## Directions
Count the lines below containing "mygh"; state the number only.
*** Dataset records ***
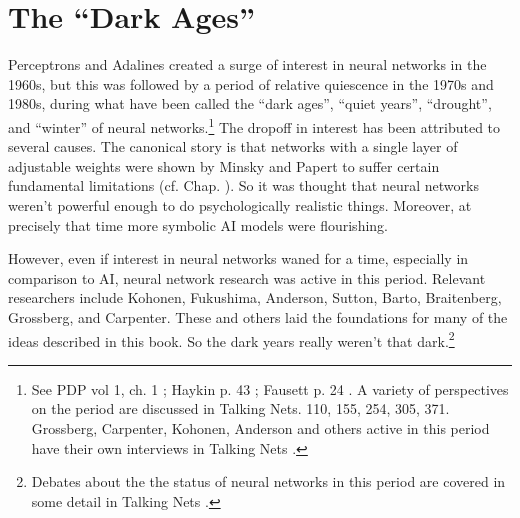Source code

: \section{The ``Dark Ages''}\label{dark_ages}


Perceptrons and Adalines created a surge of interest in neural networks in the 1960s, but this was followed by a period of relative quiescence in the 1970s and 1980s, during what have been called the ``dark ages'', ``quiet years'', ``drought'', and ``winter'' of neural networks.\footnote{See PDP vol 1, ch. 1 \cite{rumelhart1986parallel}; Haykin p. 43 \cite{haykin1998neural}; Fausett p. 24 \cite{fausett1994fundamentals}. A variety of perspectives on the period are discussed in Talking Nets. 110, 155, 254, 305, 371. Grossberg, Carpenter, Kohonen, Anderson and others active in this period have their own interviews in Talking Nets \cite{anderson2000talking}.}  The dropoff in interest has been attributed to several causes. The canonical story is that networks with a single layer of adjustable weights were shown by Minsky and Papert to suffer certain fundamental limitations \cite{minsky1969perceptrons} (cf. Chap. ). So it was thought that neural networks weren't powerful enough to do psychologically realistic things. Moreover, at precisely that time more symbolic AI models were flourishing. 

However, even if interest in neural networks waned for a time, especially in comparison to AI, neural network research was active in this period. Relevant researchers include Kohonen, Fukushima, Anderson, Sutton, Barto, Braitenberg, Grossberg, and Carpenter. These and others laid the foundations for many of the ideas described in this book. So the dark years really weren't that dark.\footnote{Debates about the the status of neural networks in this period are covered in some detail in Talking Nets \cite{anderson2000talking}.} 

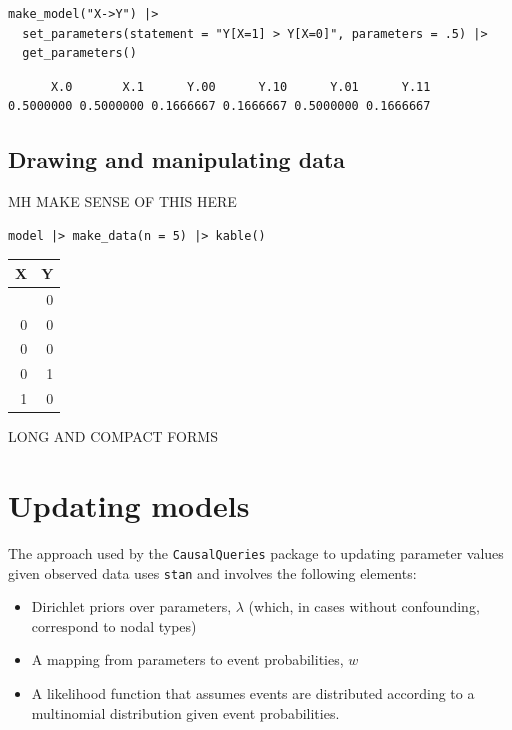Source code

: \documentclass[
  article]{jss}
\providecommand{\tightlist}{%
  \setlength{\itemsep}{0pt}\setlength{\parskip}{0pt}}\usepackage{longtable,booktabs,array}
\begin{document}
\begin{verbatim}
make_model("X->Y") |>
  set_parameters(statement = "Y[X=1] > Y[X=0]", parameters = .5) |>
  get_parameters()
\end{verbatim}

\begin{verbatim}
      X.0       X.1      Y.00      Y.10      Y.01      Y.11 
0.5000000 0.5000000 0.1666667 0.1666667 0.5000000 0.1666667 
\end{verbatim}

\hypertarget{drawing-and-manipulating-data}{%
\subsection{Drawing and manipulating
data}\label{drawing-and-manipulating-data}}

MH MAKE SENSE OF THIS HERE

\begin{verbatim}
model |> make_data(n = 5) |> kable()
\end{verbatim}

\begin{longtable}[]{@{}rr@{}}
\toprule\noalign{}
X & Y \\
\midrule\noalign{}
\endhead
\bottomrule\noalign{}
\endlastfoot
0 & 0 \\
0 & 0 \\
0 & 0 \\
0 & 1 \\
1 & 0 \\
\end{longtable}

LONG AND COMPACT FORMS

\hypertarget{updating-models}{%
\section{Updating models}\label{updating-models}}

The approach used by the \texttt{CausalQueries} package to updating
parameter values given observed data uses \texttt{stan} and involves the
following elements:

\begin{itemize}
\tightlist
\item
  Dirichlet priors over parameters, \(\lambda\) (which, in cases without
  confounding, correspond to nodal types)
\item
  A mapping from parameters to event probabilities, \(w\)
\item
  A likelihood function that assumes events are distributed according to
  a multinomial distribution given event probabilities.
\end{itemize}
\end{document}
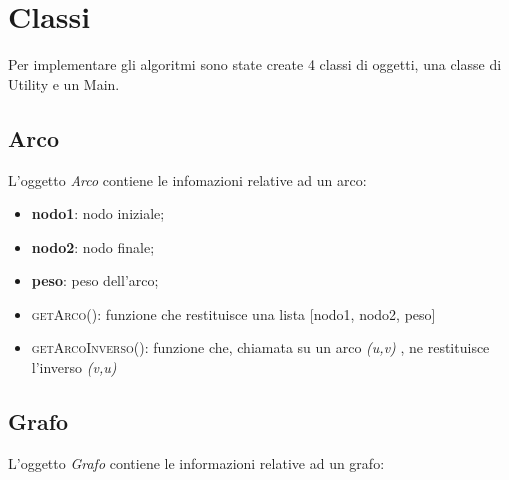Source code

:\section{Classi}
\label{Classi}

Per implementare gli algoritmi sono state create 4 classi di oggetti, una classe di Utility e un Main.

\subsection{Arco}
\label{Arco}

L'oggetto \textit{Arco} contiene le infomazioni relative ad un arco:

\begin{itemize}
    \item \textbf{nodo1}: nodo iniziale;
    \item \textbf{nodo2}: nodo finale;
    \item \textbf{peso}: peso dell'arco;
    \item \textsc{getArco()}: funzione che restituisce una lista [nodo1, nodo2, peso]
    \item \textsc{getArcoInverso()}: funzione che, chiamata su un arco \emph{(u,v)} , ne restituisce l'inverso \emph{(v,u)}
\end{itemize}


\subsection{Grafo}
\label{Grafo}

L'oggetto \textit{Grafo} contiene le informazioni relative ad un grafo:

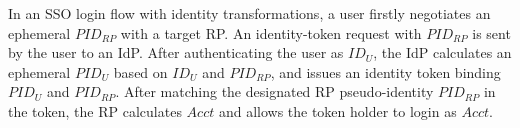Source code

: In an SSO login flow with identity transformations,
    a user firstly negotiates an ephemeral $PID_{RP}$ with a target RP.
An identity-token request with $PID_{RP}$ is sent by the user to an IdP.
After authenticating the user as $ID_U$, the IdP calculates an ephemeral $PID_U$ based on $ID_U$ and $PID_{RP}$,
    and issues an identity token binding $PID_U$ and $PID_{RP}$.
After matching the designated RP pseudo-identity $PID_{RP}$ in the token,
    the RP calculates $Acct$ and allows the token holder to login as $Acct$.



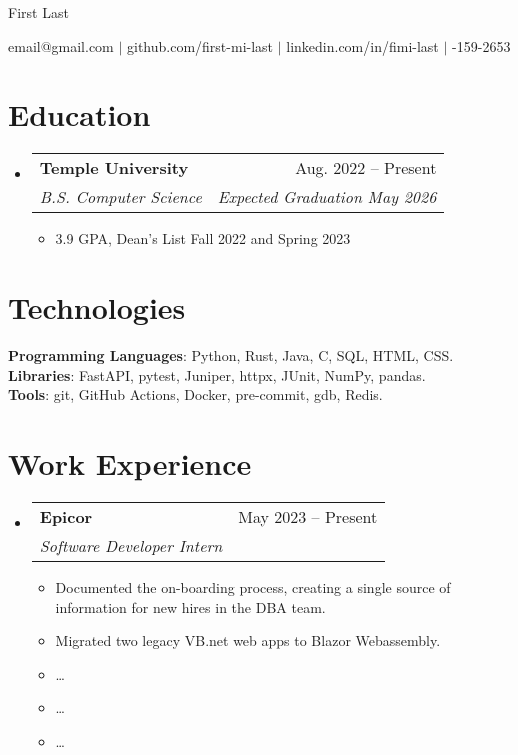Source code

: \documentclass[letterpaper,11pt]{article}
\makeatletter
\newcommand{\resumeItem}[1]{
  \item\small{
    {#1 \vspace{-2pt}}
  }
}
\newcommand{\resumeSubheading}[4]{
  \vspace{-2pt}\item
    \begin{tabular*}{0.97\textwidth}[t]{l@{\extracolsep{\fill}}r}
      \textbf{#1} & #2 \\
      \textit{\small#3} & \textit{\small #4} \\
    \end{tabular*}\vspace{-7pt}
}
\newcommand{\resumeSubheadingListStart}{\begin{itemize}[leftmargin=0.15in, label={}]}
\newcommand{\resumeSubheadingListEnd}{\end{itemize}}
\newcommand{\resumeItemListStart}{\begin{itemize}}
\newcommand{\resumeItemListEnd}{\end{itemize}\vspace{-5pt}}
\newcommand{\myemail}{email@gmail.com}
\newcommand{\myname}{First Last}
\newcommand{\mygh}{github.com/first-mi-last}
\newcommand{\mylinkedin}{linkedin.com/in/fimi-last}
\newcommand{\myphone}{314-159-2653}
\newcommand{\myemail}{jonathanzhang929@gmail.com}
\newcommand{\myname}{Jonathan Zhang}
\newcommand{\mygh}{github.com/jonathan-d-zhang}
\newcommand{\mylinkedin}{linkedin.com/in/jd-zhang}
\newcommand{\myphone}{484-986-8012}
\makeatother
\begin{document}
{\Huge \myname}
\\
\vspace{2pt}

\small{
    \faEnvelope
    \thinspace \thinspace
    \myemail
    \thinspace \thinspace $|$
    \faGithub
    \thinspace \thinspace
    \mygh
    \thinspace \thinspace $|$
    \faLinkedin
    \thinspace \thinspace
    \mylinkedin
    \thinspace \thinspace $|$
    \faPhone
    \thinspace \thinspace
    \myphone
}

\vspace{-11pt}

\section{Education}
  \resumeSubheadingListStart
    \resumeSubheading{Temple University}{Aug. 2022 -- Present}{B.S. Computer Science}{Expected Graduation May 2026}
    \resumeItemListStart
        \resumeItem{3.9 GPA, Dean's List Fall 2022 and Spring 2023}
    \resumeItemListEnd
  \resumeSubheadingListEnd

\section{Technologies}
 \begin{itemize}[leftmargin=0.15in, label={}]
    \small{\item{
    \textbf{Programming Languages}{:
        Python,
        Rust,
        Java,
        C,
        SQL,
        HTML,
        CSS.
    } \\
    \textbf{Libraries}{:
        FastAPI,
        pytest,
        Juniper,
        httpx,
        JUnit,
        NumPy,
        pandas.
    } \\
    \textbf{Tools}{:
        git,
        GitHub Actions,
        Docker,
        pre-commit,
        gdb,
        Redis.
    }
    }}
 \end{itemize}


\section{Work Experience}
    \resumeSubheadingListStart
        \resumeSubheading{Epicor}{May 2023 -- Present}{Software Developer Intern}{}
        \resumeItemListStart
            \resumeItem{Documented the on-boarding process, creating a single source of information for new hires in the DBA team.}
            \resumeItem{Migrated two legacy VB.net web apps to Blazor Webassembly.}
            \resumeItem{\dots}
            \resumeItem{\dots}
            \resumeItem{\dots}
        \resumeItemListEnd
    \resumeSubheadingListEnd
\end{document}
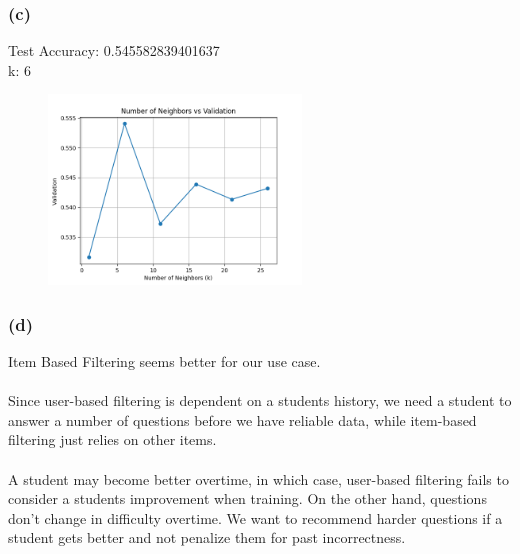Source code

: \documentclass{article}
\begin{document}
\subsubsection{(c)}
Test Accuracy: 0.545582839401637\\
k: 6\\
\begin{figure}[H]
\centering
\includegraphics[width=0.6\textwidth]{figures/q1c.png}\\
\end{figure}

\subsubsection{(d)}
Item Based Filtering seems better for our use case.\\
\\
Since user-based filtering is dependent on a students history, we need a student to answer a number of questions before we have reliable data, while item-based filtering just relies on other items.\\
\\
A student may become better overtime, in which case, user-based filtering fails to consider a students improvement when training. On the other hand, questions don't change in difficulty overtime. We want to recommend harder questions if a student gets better and not penalize them for past incorrectness.\\
\\
\end{document}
*** End of Dataset records ***
## Response box
3